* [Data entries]
━━━━━━━━━━
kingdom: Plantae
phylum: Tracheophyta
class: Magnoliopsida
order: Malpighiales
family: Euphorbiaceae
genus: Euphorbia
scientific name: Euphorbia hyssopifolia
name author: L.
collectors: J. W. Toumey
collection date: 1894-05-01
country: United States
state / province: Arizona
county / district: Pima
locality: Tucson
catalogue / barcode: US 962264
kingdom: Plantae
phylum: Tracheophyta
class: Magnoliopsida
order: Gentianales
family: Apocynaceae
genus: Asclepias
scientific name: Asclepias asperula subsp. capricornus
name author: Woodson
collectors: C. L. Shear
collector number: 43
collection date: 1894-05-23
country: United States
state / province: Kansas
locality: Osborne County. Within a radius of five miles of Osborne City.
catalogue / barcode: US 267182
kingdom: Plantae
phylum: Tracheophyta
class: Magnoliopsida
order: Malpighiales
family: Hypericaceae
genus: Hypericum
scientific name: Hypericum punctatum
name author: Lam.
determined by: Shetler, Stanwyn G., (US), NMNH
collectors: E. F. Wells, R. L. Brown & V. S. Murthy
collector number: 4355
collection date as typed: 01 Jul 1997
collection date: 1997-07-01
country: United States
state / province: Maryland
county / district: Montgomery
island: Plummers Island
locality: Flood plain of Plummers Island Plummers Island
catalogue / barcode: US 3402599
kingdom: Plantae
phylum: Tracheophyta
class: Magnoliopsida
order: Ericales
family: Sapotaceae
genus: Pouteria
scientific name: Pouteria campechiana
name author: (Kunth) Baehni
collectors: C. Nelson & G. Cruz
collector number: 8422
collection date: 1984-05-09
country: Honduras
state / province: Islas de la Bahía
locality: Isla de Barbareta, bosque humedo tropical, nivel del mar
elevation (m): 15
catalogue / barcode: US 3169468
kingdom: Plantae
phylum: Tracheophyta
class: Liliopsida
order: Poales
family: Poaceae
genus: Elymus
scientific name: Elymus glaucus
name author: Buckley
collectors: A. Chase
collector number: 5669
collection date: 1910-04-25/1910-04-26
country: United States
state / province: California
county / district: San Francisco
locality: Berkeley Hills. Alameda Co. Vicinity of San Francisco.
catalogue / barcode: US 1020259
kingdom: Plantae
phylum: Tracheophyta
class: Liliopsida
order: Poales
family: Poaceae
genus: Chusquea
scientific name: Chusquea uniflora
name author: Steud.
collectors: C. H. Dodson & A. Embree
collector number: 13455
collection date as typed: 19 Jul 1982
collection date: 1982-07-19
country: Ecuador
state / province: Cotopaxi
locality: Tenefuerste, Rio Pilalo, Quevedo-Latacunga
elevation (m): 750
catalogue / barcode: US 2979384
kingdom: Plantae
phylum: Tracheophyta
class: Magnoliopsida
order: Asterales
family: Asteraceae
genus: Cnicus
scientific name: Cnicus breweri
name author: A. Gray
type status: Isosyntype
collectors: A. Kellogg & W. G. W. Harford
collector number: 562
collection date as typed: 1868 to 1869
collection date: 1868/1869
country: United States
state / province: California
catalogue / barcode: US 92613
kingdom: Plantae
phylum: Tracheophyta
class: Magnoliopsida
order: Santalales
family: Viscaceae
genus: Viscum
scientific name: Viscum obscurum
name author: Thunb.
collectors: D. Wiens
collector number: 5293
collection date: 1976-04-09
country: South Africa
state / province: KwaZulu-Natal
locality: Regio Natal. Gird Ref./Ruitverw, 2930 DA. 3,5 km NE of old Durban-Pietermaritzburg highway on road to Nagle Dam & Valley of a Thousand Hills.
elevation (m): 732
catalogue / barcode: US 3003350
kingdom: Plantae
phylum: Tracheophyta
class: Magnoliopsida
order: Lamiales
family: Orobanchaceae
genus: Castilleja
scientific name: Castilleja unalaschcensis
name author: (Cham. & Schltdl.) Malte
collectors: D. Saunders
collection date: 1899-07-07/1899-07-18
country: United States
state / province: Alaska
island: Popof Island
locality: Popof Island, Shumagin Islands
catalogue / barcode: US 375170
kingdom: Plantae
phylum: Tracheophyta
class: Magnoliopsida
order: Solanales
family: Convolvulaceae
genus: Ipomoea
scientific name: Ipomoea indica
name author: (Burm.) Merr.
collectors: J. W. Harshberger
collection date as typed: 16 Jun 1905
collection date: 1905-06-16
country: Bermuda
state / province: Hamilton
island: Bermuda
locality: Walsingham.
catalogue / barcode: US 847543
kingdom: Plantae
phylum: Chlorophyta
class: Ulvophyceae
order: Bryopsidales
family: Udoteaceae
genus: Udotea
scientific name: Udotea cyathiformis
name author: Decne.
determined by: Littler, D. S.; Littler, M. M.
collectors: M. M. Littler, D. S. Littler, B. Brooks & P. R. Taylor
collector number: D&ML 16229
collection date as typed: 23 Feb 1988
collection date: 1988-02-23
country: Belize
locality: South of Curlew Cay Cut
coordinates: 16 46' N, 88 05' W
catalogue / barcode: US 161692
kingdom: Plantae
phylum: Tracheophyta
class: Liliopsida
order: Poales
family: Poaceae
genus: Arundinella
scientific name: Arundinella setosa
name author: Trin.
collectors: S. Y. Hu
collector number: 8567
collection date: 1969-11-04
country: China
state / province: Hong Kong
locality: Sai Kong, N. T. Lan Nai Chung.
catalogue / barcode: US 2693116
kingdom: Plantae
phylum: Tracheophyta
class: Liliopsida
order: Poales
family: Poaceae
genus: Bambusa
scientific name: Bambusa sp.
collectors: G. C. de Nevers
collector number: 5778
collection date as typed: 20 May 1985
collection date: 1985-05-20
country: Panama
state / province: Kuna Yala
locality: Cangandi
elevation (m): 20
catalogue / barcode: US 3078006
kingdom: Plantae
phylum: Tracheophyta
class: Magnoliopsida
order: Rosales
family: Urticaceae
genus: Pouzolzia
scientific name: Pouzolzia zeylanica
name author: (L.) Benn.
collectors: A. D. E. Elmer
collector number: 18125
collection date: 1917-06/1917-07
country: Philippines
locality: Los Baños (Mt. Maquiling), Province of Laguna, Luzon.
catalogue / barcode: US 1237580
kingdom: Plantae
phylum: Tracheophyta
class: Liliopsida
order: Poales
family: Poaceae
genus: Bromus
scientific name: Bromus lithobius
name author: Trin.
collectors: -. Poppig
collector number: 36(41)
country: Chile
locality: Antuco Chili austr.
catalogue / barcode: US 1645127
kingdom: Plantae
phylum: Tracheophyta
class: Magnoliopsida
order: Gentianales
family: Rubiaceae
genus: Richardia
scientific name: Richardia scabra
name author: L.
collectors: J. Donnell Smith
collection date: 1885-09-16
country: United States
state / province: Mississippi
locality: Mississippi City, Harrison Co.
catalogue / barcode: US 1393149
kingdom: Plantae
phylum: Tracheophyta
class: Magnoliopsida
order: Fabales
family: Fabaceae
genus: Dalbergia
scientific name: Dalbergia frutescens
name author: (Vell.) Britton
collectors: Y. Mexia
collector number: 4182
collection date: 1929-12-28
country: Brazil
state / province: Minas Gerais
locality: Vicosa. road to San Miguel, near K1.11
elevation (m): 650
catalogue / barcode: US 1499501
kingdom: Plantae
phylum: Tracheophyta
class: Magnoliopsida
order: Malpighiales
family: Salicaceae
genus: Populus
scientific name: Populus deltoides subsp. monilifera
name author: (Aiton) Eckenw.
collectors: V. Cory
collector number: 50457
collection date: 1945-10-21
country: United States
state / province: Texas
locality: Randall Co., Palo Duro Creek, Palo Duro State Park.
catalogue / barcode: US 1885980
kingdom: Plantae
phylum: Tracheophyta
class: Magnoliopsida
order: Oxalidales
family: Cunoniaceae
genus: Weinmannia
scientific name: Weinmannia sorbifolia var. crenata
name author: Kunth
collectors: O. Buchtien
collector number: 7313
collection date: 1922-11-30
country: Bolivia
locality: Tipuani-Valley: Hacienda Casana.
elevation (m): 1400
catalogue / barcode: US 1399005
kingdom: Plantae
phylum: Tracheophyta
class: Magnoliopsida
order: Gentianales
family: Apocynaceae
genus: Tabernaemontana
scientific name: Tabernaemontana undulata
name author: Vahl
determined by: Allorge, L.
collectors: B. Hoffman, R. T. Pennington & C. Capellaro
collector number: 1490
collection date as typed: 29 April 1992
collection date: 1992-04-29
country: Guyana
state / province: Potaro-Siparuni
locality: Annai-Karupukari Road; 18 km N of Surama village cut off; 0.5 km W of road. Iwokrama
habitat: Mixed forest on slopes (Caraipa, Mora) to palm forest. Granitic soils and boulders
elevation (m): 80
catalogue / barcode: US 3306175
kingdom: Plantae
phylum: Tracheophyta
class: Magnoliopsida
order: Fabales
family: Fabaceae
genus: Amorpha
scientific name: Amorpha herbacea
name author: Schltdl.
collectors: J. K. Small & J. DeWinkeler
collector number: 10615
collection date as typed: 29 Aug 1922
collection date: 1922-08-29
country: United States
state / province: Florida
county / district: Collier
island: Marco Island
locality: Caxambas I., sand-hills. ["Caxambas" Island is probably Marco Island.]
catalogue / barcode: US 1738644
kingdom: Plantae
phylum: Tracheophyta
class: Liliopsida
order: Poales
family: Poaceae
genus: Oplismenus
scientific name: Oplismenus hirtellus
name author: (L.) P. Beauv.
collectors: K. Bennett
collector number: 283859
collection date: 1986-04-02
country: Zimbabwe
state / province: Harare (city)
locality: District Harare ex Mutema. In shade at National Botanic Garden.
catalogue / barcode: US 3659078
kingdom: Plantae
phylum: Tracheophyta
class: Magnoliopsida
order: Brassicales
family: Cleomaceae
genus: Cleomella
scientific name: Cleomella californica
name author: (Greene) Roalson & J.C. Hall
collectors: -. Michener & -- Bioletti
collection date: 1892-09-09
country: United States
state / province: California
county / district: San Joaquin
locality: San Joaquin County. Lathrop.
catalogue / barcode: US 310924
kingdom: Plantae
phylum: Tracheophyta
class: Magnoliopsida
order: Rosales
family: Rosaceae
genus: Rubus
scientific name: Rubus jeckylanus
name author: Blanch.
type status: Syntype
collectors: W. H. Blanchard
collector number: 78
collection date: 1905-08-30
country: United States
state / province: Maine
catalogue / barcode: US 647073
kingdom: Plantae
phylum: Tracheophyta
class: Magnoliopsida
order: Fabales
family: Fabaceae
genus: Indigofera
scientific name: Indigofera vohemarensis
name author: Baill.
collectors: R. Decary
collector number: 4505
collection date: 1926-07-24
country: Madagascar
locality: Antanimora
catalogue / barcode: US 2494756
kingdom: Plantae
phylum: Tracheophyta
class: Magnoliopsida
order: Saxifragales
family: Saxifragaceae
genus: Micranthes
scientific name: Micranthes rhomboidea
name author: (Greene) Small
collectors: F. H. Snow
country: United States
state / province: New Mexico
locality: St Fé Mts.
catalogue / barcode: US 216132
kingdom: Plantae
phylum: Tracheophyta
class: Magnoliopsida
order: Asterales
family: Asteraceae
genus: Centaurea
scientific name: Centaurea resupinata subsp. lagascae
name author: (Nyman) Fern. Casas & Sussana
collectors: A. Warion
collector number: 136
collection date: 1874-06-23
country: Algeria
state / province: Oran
━━━━━━━━━━
* [Task description]
Rewrite everything in the listing from the line containing "collector number: 8567" down to the line containing "name author: (L.) Benn.", changing "locality" to "site" and leaving the rest as it is.

* [Task result]
collector number: 8567
collection date: 1969-11-04
country: China
state / province: Hong Kong
site: Sai Kong, N. T. Lan Nai Chung.
catalogue / barcode: US 2693116
kingdom: Plantae
phylum: Tracheophyta
class: Liliopsida
order: Poales
family: Poaceae
genus: Bambusa
scientific name: Bambusa sp.
collectors: G. C. de Nevers
collector number: 5778
collection date as typed: 20 May 1985
collection date: 1985-05-20
country: Panama
state / province: Kuna Yala
site: Cangandi
elevation (m): 20
catalogue / barcode: US 3078006
kingdom: Plantae
phylum: Tracheophyta
class: Magnoliopsida
order: Rosales
family: Urticaceae
genus: Pouzolzia
scientific name: Pouzolzia zeylanica
name author: (L.) Benn.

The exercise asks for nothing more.